Auguri al Cocciuto, e a noi

Auguri al Cocciuto, che vorrà risorgere anche questa volta. Con quanta convinzione e quale impatto non è dato sapere, visti i precedenti ha tutta l’aria dell’ennesimo bel gesto, nobile quanto inutile. Prevedibilmente sarà un altro fallimento, la storia e i pronostici gli sono contro, ma non per questo rinuncerà a battersi. Questo anticonformista démodé ha una sua grandezza, lo straniero solitario emana un fascino misterioso, intrigante: dice e testimonia cose impensabili scomode rivoluzionarie, ed è capace di soffrire, bisogna ammetterlo, e paga di persona. E’ il suo tratto più umano, che ci muove a sentimenti di tenera compassione e simpatia: quanto ci piacciono e commuovono i perdenti generosi e impavidi.

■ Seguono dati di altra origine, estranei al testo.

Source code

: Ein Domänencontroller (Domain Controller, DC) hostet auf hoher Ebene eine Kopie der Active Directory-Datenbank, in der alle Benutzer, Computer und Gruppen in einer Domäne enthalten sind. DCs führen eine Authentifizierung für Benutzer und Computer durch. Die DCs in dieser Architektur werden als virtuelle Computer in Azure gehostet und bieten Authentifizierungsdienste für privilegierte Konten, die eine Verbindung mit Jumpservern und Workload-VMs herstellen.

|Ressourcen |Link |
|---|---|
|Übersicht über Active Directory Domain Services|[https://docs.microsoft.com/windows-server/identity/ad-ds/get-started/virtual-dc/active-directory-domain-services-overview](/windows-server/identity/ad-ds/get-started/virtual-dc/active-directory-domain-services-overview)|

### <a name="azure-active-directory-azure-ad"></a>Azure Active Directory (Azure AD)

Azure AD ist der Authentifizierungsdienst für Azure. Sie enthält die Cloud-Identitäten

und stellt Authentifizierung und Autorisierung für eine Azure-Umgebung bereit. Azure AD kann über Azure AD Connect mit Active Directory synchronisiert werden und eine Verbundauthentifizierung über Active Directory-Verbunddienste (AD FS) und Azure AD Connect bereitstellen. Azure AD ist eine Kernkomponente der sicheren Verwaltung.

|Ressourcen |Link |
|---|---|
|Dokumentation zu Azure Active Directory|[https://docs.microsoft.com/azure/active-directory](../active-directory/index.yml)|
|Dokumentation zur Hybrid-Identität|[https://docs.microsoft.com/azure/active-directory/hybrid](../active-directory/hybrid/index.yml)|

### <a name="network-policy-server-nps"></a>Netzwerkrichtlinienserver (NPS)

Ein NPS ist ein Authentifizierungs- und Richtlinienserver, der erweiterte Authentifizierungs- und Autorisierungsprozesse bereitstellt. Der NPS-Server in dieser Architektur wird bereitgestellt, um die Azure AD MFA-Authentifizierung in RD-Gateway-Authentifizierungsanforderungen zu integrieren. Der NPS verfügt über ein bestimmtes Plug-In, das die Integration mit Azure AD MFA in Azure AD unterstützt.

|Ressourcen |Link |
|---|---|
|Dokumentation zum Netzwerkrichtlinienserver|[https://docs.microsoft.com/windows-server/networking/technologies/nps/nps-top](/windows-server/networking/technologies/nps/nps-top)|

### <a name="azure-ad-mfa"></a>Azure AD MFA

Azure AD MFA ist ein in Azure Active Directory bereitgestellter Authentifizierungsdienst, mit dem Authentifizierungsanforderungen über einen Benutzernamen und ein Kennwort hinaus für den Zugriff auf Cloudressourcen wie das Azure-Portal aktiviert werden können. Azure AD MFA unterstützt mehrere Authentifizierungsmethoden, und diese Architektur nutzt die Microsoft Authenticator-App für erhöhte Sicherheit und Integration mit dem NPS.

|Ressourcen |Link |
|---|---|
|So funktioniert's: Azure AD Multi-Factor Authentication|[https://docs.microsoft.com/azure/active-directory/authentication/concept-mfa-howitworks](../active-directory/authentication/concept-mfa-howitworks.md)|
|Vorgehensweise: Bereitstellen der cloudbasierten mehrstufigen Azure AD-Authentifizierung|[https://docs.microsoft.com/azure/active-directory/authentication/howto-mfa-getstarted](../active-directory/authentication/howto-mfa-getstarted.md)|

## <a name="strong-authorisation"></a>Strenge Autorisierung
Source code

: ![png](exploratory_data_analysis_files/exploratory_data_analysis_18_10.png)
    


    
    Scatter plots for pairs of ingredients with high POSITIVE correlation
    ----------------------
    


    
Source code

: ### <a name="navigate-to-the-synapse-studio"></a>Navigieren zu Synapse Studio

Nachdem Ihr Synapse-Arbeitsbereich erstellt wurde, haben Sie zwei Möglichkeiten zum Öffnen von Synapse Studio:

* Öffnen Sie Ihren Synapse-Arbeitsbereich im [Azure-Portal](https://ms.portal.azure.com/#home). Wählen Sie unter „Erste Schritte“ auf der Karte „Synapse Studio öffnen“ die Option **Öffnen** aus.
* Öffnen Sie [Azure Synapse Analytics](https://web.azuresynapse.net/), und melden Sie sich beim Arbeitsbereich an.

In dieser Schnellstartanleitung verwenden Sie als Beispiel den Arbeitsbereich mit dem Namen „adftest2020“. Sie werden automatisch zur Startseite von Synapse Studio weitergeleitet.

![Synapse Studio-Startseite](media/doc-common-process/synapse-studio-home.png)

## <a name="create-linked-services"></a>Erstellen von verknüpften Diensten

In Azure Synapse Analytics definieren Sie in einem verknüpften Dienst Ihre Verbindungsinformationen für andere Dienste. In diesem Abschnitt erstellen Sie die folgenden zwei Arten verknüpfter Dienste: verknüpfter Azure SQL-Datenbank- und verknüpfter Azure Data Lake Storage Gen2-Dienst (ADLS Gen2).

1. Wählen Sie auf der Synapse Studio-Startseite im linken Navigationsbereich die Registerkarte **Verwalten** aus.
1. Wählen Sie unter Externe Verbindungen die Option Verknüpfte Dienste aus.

Ma invece che star lì con l’aria di chi la sa lunga a commentare scuotendo la testa l’impari sfida con il mondo, il tradimento e l’immancabile sconfitta con annesso sacrificio, noi cosa aspettiamo? Noi, quando ci decideremo finalmente a risorgere? Lui è morto, noi ancora no, ancorché deboli impauriti confusi smarriti. Per lui, personaggio tragico, il destino è segnato sino alla fine dei tempi; per noi risorgere da vivi dovrebbe essere meno arduo, e l’esito non è scontato. Ci attende un lavorone, ma potremmo anche farcela, non è mica detto.